**EXCERPT PROVIDED:**
• • • • • • •

LABOR CERTIFICATION CASE COMES UNDER FIRE Last month the Board of Alien Labor Certification Appeals (BALCA) issued an opinion that has met with widespread disapproval from the immigration bar and employers who depend on labor certifications to maintain their businesses. In the case, which involved an employer called Lucky Horse Fashion, the employer was trying to obtain a labor certification for a Sewing Machine Repairer. One of the job requirements listed in the advertisement was that the applicant speak three dialects of Chinese Chao Chow, Cantonese and Mandarin.
The Certifying Officer (CO) issued a Notice of Findings in which the foreign language requirement was found to be too restrictive. The employer was given the opportunity to rebut this finding by showing that the language requirement was a business necessity. The employer submitted evidence that its entire workforce spoke a Chinese dialect, and that few of them spoke any English. It also said that to properly repair a sewing machine, the repairer had to be able to speak to the operator in detail, and that sign language was not a sufficient means of communication in this regard. The employer also stated that currently, he had to be present to translate between workers and repairers, a costly and timely process. Nonetheless, the CO found that the employer had not established a business necessity, and denied the application for certification on the grounds that the employer had improperly rejected an applicant on the basis of the language requirement.

• • • • • • •

**CHECK YOUR UNDERSTANDING:**
(a) In the article on the Lucky Horse Fashion case, which three Chinese dialects did the job advertisement require the applicant to speak?
(b) Set down, word for word, the part of the article on the Lucky Horse Fashion case starting with "LABOR CERTIFICATION CASE" and going on through "Cantonese and Mandarin.".
You won't need the listing that comes next.

**INPUT DATA:**
• • • • • • •

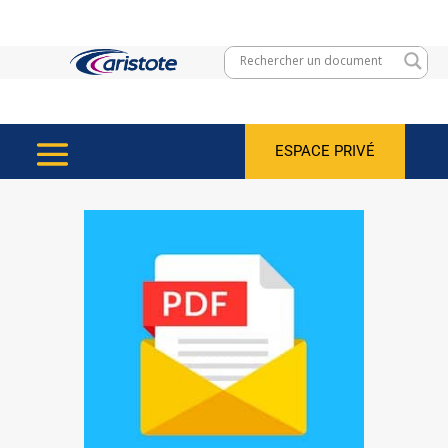
ESPACE PRIVÉ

• • • • • • •

**RESULTS:**
(a) Chao Chow, Cantonese and Mandarin.

(b)
LABOR CERTIFICATION CASE COMES UNDER FIRE Last month the Board of Alien Labor Certification Appeals (BALCA) issued an opinion that has met with widespread disapproval from the immigration bar and employers who depend on labor certifications to maintain their businesses. In the case, which involved an employer called Lucky Horse Fashion, the employer was trying to obtain a labor certification for a Sewing Machine Repairer. One of the job requirements listed in the advertisement was that the applicant speak three dialects of Chinese Chao Chow, Cantonese and Mandarin.